• _Assigned task_:
Your copy should match the listing word for word, apart from the pictures, which are left out.

• _Data_:
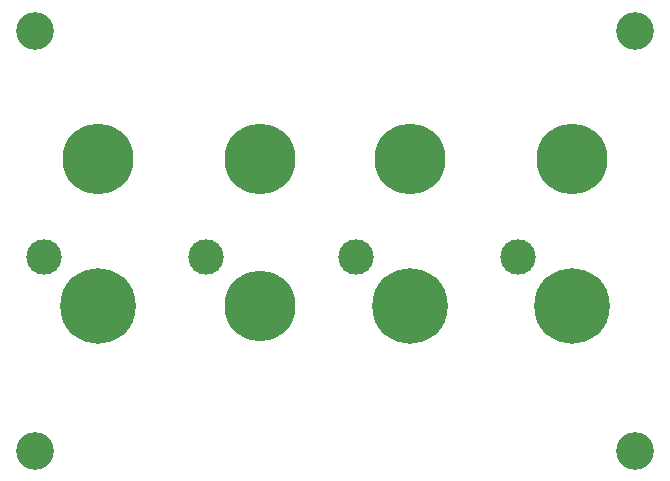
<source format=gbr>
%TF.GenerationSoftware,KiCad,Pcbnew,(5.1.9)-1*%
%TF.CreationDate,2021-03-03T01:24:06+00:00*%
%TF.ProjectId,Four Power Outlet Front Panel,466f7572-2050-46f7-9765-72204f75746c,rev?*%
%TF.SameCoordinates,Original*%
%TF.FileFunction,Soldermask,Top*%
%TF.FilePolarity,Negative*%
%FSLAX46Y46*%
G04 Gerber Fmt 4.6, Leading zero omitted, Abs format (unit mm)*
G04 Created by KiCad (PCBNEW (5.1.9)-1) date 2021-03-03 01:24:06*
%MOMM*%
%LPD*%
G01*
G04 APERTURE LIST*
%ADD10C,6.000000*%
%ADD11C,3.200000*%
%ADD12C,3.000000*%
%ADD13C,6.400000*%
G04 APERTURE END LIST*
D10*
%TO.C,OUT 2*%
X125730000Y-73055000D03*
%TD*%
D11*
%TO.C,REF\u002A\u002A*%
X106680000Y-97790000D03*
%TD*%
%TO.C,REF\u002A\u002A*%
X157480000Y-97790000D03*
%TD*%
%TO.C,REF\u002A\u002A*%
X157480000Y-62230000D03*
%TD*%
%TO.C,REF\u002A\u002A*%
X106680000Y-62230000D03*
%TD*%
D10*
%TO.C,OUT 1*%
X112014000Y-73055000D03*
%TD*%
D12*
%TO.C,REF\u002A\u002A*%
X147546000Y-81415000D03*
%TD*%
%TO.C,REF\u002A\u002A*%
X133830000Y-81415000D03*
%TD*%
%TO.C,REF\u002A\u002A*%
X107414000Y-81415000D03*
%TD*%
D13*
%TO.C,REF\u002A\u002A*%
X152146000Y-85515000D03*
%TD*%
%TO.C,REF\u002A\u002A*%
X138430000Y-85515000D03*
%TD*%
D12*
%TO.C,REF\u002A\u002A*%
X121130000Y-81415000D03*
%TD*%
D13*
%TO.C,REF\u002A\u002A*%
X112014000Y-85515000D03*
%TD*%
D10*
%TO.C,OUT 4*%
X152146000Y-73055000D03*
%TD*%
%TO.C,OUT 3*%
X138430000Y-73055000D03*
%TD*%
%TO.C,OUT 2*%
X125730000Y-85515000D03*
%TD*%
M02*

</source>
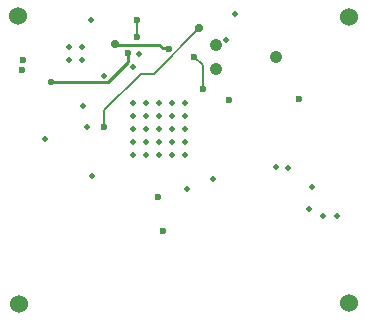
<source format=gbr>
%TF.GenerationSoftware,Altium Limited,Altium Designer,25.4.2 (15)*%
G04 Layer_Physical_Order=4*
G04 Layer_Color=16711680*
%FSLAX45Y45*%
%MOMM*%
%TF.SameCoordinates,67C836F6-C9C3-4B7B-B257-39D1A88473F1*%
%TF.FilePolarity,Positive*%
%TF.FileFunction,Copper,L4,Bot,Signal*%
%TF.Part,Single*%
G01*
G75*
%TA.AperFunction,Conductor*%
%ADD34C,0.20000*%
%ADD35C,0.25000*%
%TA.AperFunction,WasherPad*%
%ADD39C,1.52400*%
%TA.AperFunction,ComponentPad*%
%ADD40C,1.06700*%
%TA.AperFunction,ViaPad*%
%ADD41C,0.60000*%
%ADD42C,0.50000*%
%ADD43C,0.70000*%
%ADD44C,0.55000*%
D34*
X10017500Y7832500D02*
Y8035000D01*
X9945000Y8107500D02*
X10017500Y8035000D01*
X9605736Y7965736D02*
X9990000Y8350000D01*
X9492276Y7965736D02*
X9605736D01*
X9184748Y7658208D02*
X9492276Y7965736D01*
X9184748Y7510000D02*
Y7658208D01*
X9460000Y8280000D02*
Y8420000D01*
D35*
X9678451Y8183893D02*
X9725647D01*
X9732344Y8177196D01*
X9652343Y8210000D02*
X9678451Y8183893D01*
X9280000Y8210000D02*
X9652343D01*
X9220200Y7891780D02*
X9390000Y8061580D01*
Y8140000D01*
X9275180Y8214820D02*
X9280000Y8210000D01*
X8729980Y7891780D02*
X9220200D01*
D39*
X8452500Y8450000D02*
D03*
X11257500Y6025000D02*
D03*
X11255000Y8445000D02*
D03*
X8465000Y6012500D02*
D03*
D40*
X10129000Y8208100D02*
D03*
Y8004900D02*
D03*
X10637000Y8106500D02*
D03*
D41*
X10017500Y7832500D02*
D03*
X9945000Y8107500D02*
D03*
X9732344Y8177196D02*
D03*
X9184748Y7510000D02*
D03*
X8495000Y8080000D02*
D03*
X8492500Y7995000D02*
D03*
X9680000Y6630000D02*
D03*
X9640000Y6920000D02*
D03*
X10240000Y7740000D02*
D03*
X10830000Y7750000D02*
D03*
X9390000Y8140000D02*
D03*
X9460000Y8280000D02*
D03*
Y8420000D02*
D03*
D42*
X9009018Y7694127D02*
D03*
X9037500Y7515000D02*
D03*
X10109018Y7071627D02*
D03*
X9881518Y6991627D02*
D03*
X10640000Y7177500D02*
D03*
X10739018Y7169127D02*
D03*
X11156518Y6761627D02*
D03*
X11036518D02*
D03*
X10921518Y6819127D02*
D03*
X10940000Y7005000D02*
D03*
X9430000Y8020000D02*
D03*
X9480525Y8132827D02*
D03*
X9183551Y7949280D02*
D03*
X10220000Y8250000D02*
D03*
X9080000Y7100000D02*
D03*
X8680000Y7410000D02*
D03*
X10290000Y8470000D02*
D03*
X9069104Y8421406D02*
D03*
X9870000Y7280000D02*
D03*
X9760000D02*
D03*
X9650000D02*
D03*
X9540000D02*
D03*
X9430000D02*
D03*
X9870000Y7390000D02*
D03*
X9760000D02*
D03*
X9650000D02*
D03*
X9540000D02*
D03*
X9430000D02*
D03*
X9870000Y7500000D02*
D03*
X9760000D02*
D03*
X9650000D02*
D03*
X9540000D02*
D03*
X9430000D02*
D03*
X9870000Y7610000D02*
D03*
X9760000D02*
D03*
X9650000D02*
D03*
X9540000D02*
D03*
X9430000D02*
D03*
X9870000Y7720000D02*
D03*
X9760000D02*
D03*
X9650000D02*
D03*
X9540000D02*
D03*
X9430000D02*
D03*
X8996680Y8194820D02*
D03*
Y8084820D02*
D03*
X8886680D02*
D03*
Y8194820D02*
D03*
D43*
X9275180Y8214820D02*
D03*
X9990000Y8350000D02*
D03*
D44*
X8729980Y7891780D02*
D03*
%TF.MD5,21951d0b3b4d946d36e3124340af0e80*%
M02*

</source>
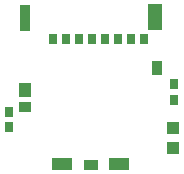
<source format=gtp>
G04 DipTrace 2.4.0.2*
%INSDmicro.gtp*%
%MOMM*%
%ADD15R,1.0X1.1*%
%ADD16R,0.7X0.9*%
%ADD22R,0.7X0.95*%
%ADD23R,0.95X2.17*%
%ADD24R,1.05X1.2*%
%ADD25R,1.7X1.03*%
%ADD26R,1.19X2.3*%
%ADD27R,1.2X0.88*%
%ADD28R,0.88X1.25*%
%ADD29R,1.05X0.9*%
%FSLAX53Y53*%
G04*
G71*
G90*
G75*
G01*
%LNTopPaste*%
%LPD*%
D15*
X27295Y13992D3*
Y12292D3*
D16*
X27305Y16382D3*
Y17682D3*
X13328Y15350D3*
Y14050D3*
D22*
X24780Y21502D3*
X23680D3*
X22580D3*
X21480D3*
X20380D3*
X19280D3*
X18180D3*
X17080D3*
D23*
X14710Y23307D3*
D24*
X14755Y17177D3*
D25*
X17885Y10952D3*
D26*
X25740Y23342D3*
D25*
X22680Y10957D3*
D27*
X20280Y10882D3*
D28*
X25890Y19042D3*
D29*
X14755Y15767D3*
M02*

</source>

• _Response to this task_:
<source format=gbr>
%TF.GenerationSoftware,KiCad,Pcbnew,(5.1.9)-1*%
%TF.CreationDate,2021-03-03T01:24:06+00:00*%
%TF.ProjectId,Four Power Outlet Front Panel,466f7572-2050-46f7-9765-72204f75746c,rev?*%
%TF.SameCoordinates,Original*%
%TF.FileFunction,Soldermask,Top*%
%TF.FilePolarity,Negative*%
%FSLAX46Y46*%
G04 Gerber Fmt 4.6, Leading zero omitted, Abs format (unit mm)*
G04 Created by KiCad (PCBNEW (5.1.9)-1) date 2021-03-03 01:24:06*
%MOMM*%
%LPD*%
G01*
G04 APERTURE LIST*
%ADD10C,6.000000*%
%ADD11C,3.200000*%
%ADD12C,3.000000*%
%ADD13C,6.400000*%
G04 APERTURE END LIST*
D10*
%TO.C,OUT 2*%
X125730000Y-73055000D03*
%TD*%
D11*
%TO.C,REF\u002A\u002A*%
X106680000Y-97790000D03*
%TD*%
%TO.C,REF\u002A\u002A*%
X157480000Y-97790000D03*
%TD*%
%TO.C,REF\u002A\u002A*%
X157480000Y-62230000D03*
%TD*%
%TO.C,REF\u002A\u002A*%
X106680000Y-62230000D03*
%TD*%
D10*
%TO.C,OUT 1*%
X112014000Y-73055000D03*
%TD*%
D12*
%TO.C,REF\u002A\u002A*%
X147546000Y-81415000D03*
%TD*%
%TO.C,REF\u002A\u002A*%
X133830000Y-81415000D03*
%TD*%
%TO.C,REF\u002A\u002A*%
X107414000Y-81415000D03*
%TD*%
D13*
%TO.C,REF\u002A\u002A*%
X152146000Y-85515000D03*
%TD*%
%TO.C,REF\u002A\u002A*%
X138430000Y-85515000D03*
%TD*%
D12*
%TO.C,REF\u002A\u002A*%
X121130000Y-81415000D03*
%TD*%
D13*
%TO.C,REF\u002A\u002A*%
X112014000Y-85515000D03*
%TD*%
D10*
%TO.C,OUT 4*%
X152146000Y-73055000D03*
%TD*%
%TO.C,OUT 3*%
X138430000Y-73055000D03*
%TD*%
%TO.C,OUT 2*%
X125730000Y-85515000D03*
%TD*%
M02*

</source>
<source format=gbr>
%TF.GenerationSoftware,Altium Limited,Altium Designer,25.4.2 (15)*%
G04 Layer_Physical_Order=4*
G04 Layer_Color=16711680*
%FSLAX45Y45*%
%MOMM*%
%TF.SameCoordinates,67C836F6-C9C3-4B7B-B257-39D1A88473F1*%
%TF.FilePolarity,Positive*%
%TF.FileFunction,Copper,L4,Bot,Signal*%
%TF.Part,Single*%
G01*
G75*
%TA.AperFunction,Conductor*%
%ADD34C,0.20000*%
%ADD35C,0.25000*%
%TA.AperFunction,WasherPad*%
%ADD39C,1.52400*%
%TA.AperFunction,ComponentPad*%
%ADD40C,1.06700*%
%TA.AperFunction,ViaPad*%
%ADD41C,0.60000*%
%ADD42C,0.50000*%
%ADD43C,0.70000*%
%ADD44C,0.55000*%
D34*
X10017500Y7832500D02*
Y8035000D01*
X9945000Y8107500D02*
X10017500Y8035000D01*
X9605736Y7965736D02*
X9990000Y8350000D01*
X9492276Y7965736D02*
X9605736D01*
X9184748Y7658208D02*
X9492276Y7965736D01*
X9184748Y7510000D02*
Y7658208D01*
X9460000Y8280000D02*
Y8420000D01*
D35*
X9678451Y8183893D02*
X9725647D01*
X9732344Y8177196D01*
X9652343Y8210000D02*
X9678451Y8183893D01*
X9280000Y8210000D02*
X9652343D01*
X9220200Y7891780D02*
X9390000Y8061580D01*
Y8140000D01*
X9275180Y8214820D02*
X9280000Y8210000D01*
X8729980Y7891780D02*
X9220200D01*
D39*
X8452500Y8450000D02*
D03*
X11257500Y6025000D02*
D03*
X11255000Y8445000D02*
D03*
X8465000Y6012500D02*
D03*
D40*
X10129000Y8208100D02*
D03*
Y8004900D02*
D03*
X10637000Y8106500D02*
D03*
D41*
X10017500Y7832500D02*
D03*
X9945000Y8107500D02*
D03*
X9732344Y8177196D02*
D03*
X9184748Y7510000D02*
D03*
X8495000Y8080000D02*
D03*
X8492500Y7995000D02*
D03*
X9680000Y6630000D02*
D03*
X9640000Y6920000D02*
D03*
X10240000Y7740000D02*
D03*
X10830000Y7750000D02*
D03*
X9390000Y8140000D02*
D03*
X9460000Y8280000D02*
D03*
Y8420000D02*
D03*
D42*
X9009018Y7694127D02*
D03*
X9037500Y7515000D02*
D03*
X10109018Y7071627D02*
D03*
X9881518Y6991627D02*
D03*
X10640000Y7177500D02*
D03*
X10739018Y7169127D02*
D03*
X11156518Y6761627D02*
D03*
X11036518D02*
D03*
X10921518Y6819127D02*
D03*
X10940000Y7005000D02*
D03*
X9430000Y8020000D02*
D03*
X9480525Y8132827D02*
D03*
X9183551Y7949280D02*
D03*
X10220000Y8250000D02*
D03*
X9080000Y7100000D02*
D03*
X8680000Y7410000D02*
D03*
X10290000Y8470000D02*
D03*
X9069104Y8421406D02*
D03*
X9870000Y7280000D02*
D03*
X9760000D02*
D03*
X9650000D02*
D03*
X9540000D02*
D03*
X9430000D02*
D03*
X9870000Y7390000D02*
D03*
X9760000D02*
D03*
X9650000D02*
D03*
X9540000D02*
D03*
X9430000D02*
D03*
X9870000Y7500000D02*
D03*
X9760000D02*
D03*
X9650000D02*
D03*
X9540000D02*
D03*
X9430000D02*
D03*
X9870000Y7610000D02*
D03*
X9760000D02*
D03*
X9650000D02*
D03*
X9540000D02*
D03*
X9430000D02*
D03*
X9870000Y7720000D02*
D03*
X9760000D02*
D03*
X9650000D02*
D03*
X9540000D02*
D03*
X9430000D02*
D03*
X8996680Y8194820D02*
D03*
Y8084820D02*
D03*
X8886680D02*
D03*
Y8194820D02*
D03*
D43*
X9275180Y8214820D02*
D03*
X9990000Y8350000D02*
D03*
D44*
X8729980Y7891780D02*
D03*
%TF.MD5,21951d0b3b4d946d36e3124340af0e80*%
M02*

</source>
<source format=gtp>
G04 DipTrace 2.4.0.2*
%INSDmicro.gtp*%
%MOMM*%
%ADD15R,1.0X1.1*%
%ADD16R,0.7X0.9*%
%ADD22R,0.7X0.95*%
%ADD23R,0.95X2.17*%
%ADD24R,1.05X1.2*%
%ADD25R,1.7X1.03*%
%ADD26R,1.19X2.3*%
%ADD27R,1.2X0.88*%
%ADD28R,0.88X1.25*%
%ADD29R,1.05X0.9*%
%FSLAX53Y53*%
G04*
G71*
G90*
G75*
G01*
%LNTopPaste*%
%LPD*%
D15*
X27295Y13992D3*
Y12292D3*
D16*
X27305Y16382D3*
Y17682D3*
X13328Y15350D3*
Y14050D3*
D22*
X24780Y21502D3*
X23680D3*
X22580D3*
X21480D3*
X20380D3*
X19280D3*
X18180D3*
X17080D3*
D23*
X14710Y23307D3*
D24*
X14755Y17177D3*
D25*
X17885Y10952D3*
D26*
X25740Y23342D3*
D25*
X22680Y10957D3*
D27*
X20280Y10882D3*
D28*
X25890Y19042D3*
D29*
X14755Y15767D3*
M02*

</source>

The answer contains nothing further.